Anatomy-guided visual prompt tuning for cross-modal breast cancer understanding.
Authors
Affiliations (8)
Affiliations (8)
- Key Laboratory of Breast Cancer Prevention and Therapy (Tianjin Medical University, Ministry of Education), The Third Department of Breast Cancer, Tianjin Medical University Cancer Institute and Hospital, National Clinical Research Center for Cancer, Tianjin, China.
- Key Laboratory of Cancer Prevention and Therapy, Tianjin's Clinical Research Center for Cancer, Tianjin Medical University Cancer Institute and Hospital, National Clinical Research Center for Cancer, Tianjin, China.
- Key Laboratory of Breast Cancer Prevention and Therapy (Tianjin Medical University, Ministry of Education), Department of Anesthesiology, Tianjin Medical University Cancer Institute and Hospital, National Clinical Research Center for Cancer, Tianjin, China.
- Department of Breast Oncology, Tianjin Cancer Hospital Airport Hospital, Tianjin, China.

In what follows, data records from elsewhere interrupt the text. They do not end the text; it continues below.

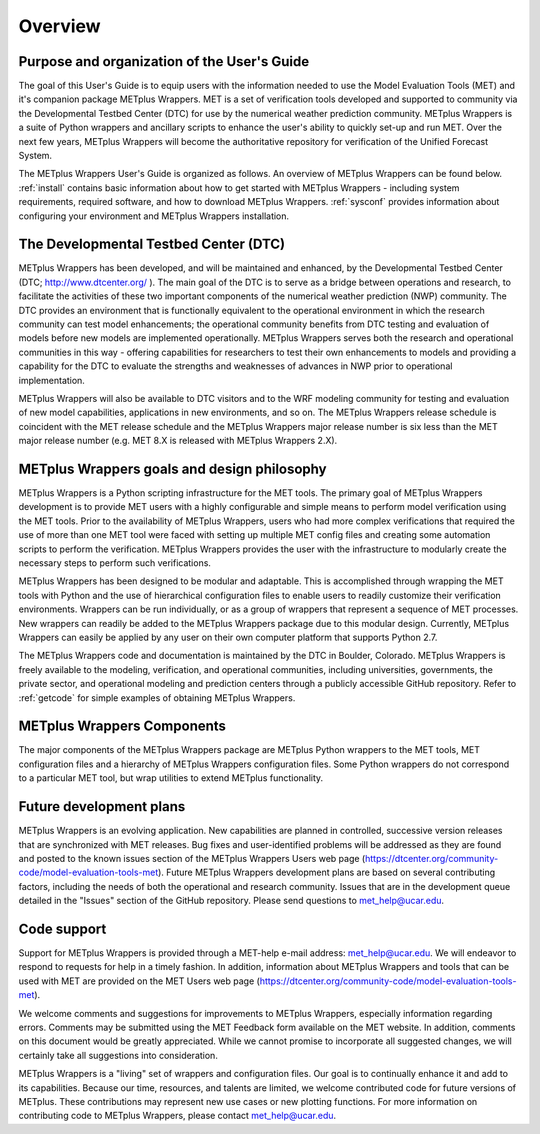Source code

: Overview
========

Purpose and organization of the User's Guide
--------------------------------------------      

The goal of this User's Guide is to equip users with the information
needed to use the Model Evaluation Tools (MET) and it's companion
package METplus Wrappers. MET is a set of verification tools developed
and supported to community via the Developmental Testbed Center (DTC)
for use by the numerical weather prediction community. METplus Wrappers
is a suite of Python wrappers and ancillary scripts to enhance the
user's ability to quickly set-up and run MET. Over the next few years,
METplus Wrappers will become the authoritative repository for
verification of the Unified Forecast System.

The METplus Wrappers User's Guide is organized as follows. An overview of METplus
Wrappers can be found below. :ref:`install` contains basic information about how to get started with METplus
Wrappers - including system requirements, required software, and how to
download METplus Wrappers. :ref:`sysconf` provides
information about configuring your environment and METplus Wrappers
installation.

The Developmental Testbed Center (DTC)
--------------------------------------

METplus Wrappers has been developed, and will be maintained and
enhanced, by the Developmental Testbed Center (DTC;
http://www.dtcenter.org/ ). The main goal of the DTC is to serve as a
bridge between operations and research, to facilitate the activities of
these two important components of the numerical weather prediction (NWP)
community. The DTC provides an environment that is functionally
equivalent to the operational environment in which the research
community can test model enhancements; the operational community
benefits from DTC testing and evaluation of models before new models are
implemented operationally. METplus Wrappers serves both the research and
operational communities in this way - offering capabilities for
researchers to test their own enhancements to models and providing a
capability for the DTC to evaluate the strengths and weaknesses of
advances in NWP prior to operational implementation.

METplus Wrappers will also be available to DTC visitors and to the WRF
modeling community for testing and evaluation of new model capabilities,
applications in new environments, and so on. The METplus Wrappers
release schedule is coincident with the MET release schedule and the
METplus Wrappers major release number is six less than the MET major
release number (e.g. MET 8.X is released with METplus Wrappers 2.X).

METplus Wrappers goals and design philosophy
--------------------------------------------

METplus Wrappers is a Python scripting infrastructure for the MET tools.
The primary goal of METplus Wrappers development is to provide MET users
with a highly configurable and simple means to perform model
verification using the MET tools. Prior to the availability of METplus
Wrappers, users who had more complex verifications that required the use
of more than one MET tool were faced with setting up multiple MET config
files and creating some automation scripts to perform the verification.
METplus Wrappers provides the user with the infrastructure to modularly
create the necessary steps to perform such verifications.

METplus Wrappers has been designed to be modular and adaptable. This is
accomplished through wrapping the MET tools with Python and the use of
hierarchical configuration files to enable users to readily customize
their verification environments. Wrappers can be run individually, or as
a group of wrappers that represent a sequence of MET processes. New
wrappers can readily be added to the METplus Wrappers package due to
this modular design. Currently, METplus Wrappers can easily be applied
by any user on their own computer platform that supports Python 2.7.

The METplus Wrappers code and documentation is maintained by the DTC in
Boulder, Colorado. METplus Wrappers is freely available to the modeling,
verification, and operational communities, including universities,
governments, the private sector, and operational modeling and prediction
centers through a publicly accessible GitHub repository. Refer to 
:ref:`getcode` for simple examples of obtaining METplus Wrappers.

METplus Wrappers Components
---------------------------

The major components of the METplus Wrappers package are METplus Python
wrappers to the MET tools, MET configuration files and a hierarchy of
METplus Wrappers configuration files. Some Python wrappers do not
correspond to a particular MET tool, but wrap utilities to extend
METplus functionality.

Future development plans
------------------------

METplus Wrappers is an evolving application. New capabilities are
planned in controlled, successive version releases that are synchronized
with MET releases. Bug fixes and user-identified problems will be
addressed as they are found and posted to the known issues section of
the METplus Wrappers Users web page
(https://dtcenter.org/community-code/model-evaluation-tools-met). Future
METplus Wrappers development plans are based on several contributing
factors, including the needs of both the operational and research
community. Issues that are in the development queue detailed in the
"Issues" section of the GitHub repository. Please send questions to
`met_help@ucar.edu <met_help@ucar.edu>`__.

Code support
------------

Support for METplus Wrappers is provided through a MET-help e-mail
address: met_help@ucar.edu. We will endeavor to respond to requests for
help in a timely fashion. In addition, information about METplus
Wrappers and tools that can be used with MET are provided on the MET
Users web page
(https://dtcenter.org/community-code/model-evaluation-tools-met).

We welcome comments and suggestions for improvements to METplus
Wrappers, especially information regarding errors. Comments may be
submitted using the MET Feedback form available on the MET website. In
addition, comments on this document would be greatly appreciated. While
we cannot promise to incorporate all suggested changes, we will
certainly take all suggestions into consideration.

METplus Wrappers is a "living" set of wrappers and configuration files.
Our goal is to continually enhance it and add to its capabilities.
Because our time, resources, and talents are limited, we welcome
contributed code for future versions of METplus. These contributions may
represent new use cases or new plotting functions. For more information
on contributing code to METplus Wrappers, please contact
`met_help@ucar.edu <met_help@ucar.edu>`__.

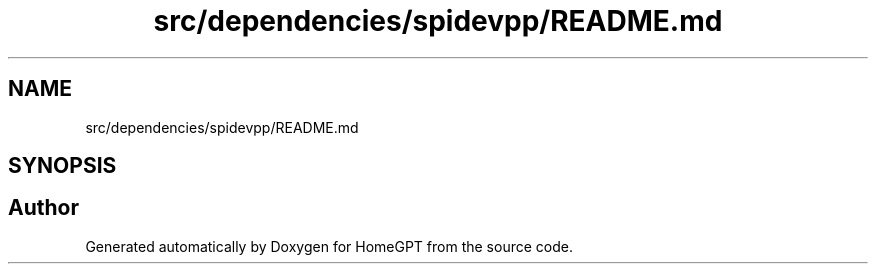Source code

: .TH "src/dependencies/spidevpp/README.md" 3 "Tue Apr 25 2023" "Version v.1.0" "HomeGPT" \" -*- nroff -*-
.ad l
.nh
.SH NAME
src/dependencies/spidevpp/README.md
.SH SYNOPSIS
.br
.PP
.SH "Author"
.PP 
Generated automatically by Doxygen for HomeGPT from the source code\&.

- Baiyunshan Pharmaceutical General Factory/Guangdong Province Key Laboratory for Core Technology of Chemical Raw Materials and Pharmaceutical Formulations, Guangzhou Baiyunshan Pharmaceutical Holding Co., Ltd, Guangzhou, China. [email protected].
- The Genetics Laboratory, Longgang District Maternity & Child Healthcare Hospital of Shenzhen City (Longgang Maternity and Child Institute of Shantou University Medical College), Shantou, Guangdong, China. [email protected].
- Key Laboratory of Breast Cancer Prevention and Therapy (Tianjin Medical University, Ministry of Education), The Third Department of Breast Cancer, Tianjin Medical University Cancer Institute and Hospital, National Clinical Research Center for Cancer, Tianjin, China. [email protected].
- Key Laboratory of Cancer Prevention and Therapy, Tianjin's Clinical Research Center for Cancer, Tianjin Medical University Cancer Institute and Hospital, National Clinical Research Center for Cancer, Tianjin, China. [email protected].
Abstract
Early and reliable detection of breast cancer across imaging modalities remains a long-standing challenge due to the heterogeneous appearance of lesions and the lack of cross-domain consistency among medical imaging systems. Recent advances in Vision Transformers (ViTs) and parameter-efficient fine-tuning (PEFT) techniques have enabled rapid model adaptation, yet most existing approaches remain data-driven and fail to incorporate domain-specific anatomical priors. In this work, we propose A-VPT (Anatomy-Guided Visual Prompt Tuning), a novel framework that integrates explicit anatomical structure into the prompt space of a frozen ViT backbone. Unlike conventional prompt tuning methods, A-VPT dynamically generates tissue-aware prompts guided by glandular, fatty, and ductal region embeddings, and performs hierarchical prompt-token interaction across transformer layers. Furthermore, a cross-modal contrastive alignment strategy harmonizes anatomical semantics among mammography, ultrasound, and MRI, enabling robust multi-domain generalization. Extensive experiments on three benchmark datasets (INbreast, BUSI, and Duke-Breast-MRI) demonstrate that A-VPT achieves state-of-the-art performance in both lesion classification and segmentation while using less than 2% of the tunable parameters required for full fine-tuning. Qualitative analyses confirm that anatomy-guided prompts yield interpretable attention patterns consistent with radiological structures. Our results suggest that embedding anatomical priors into prompt tuning not only enhances efficiency and generalization but also provides an interpretable bridge between deep learning representations and human anatomical reasoning.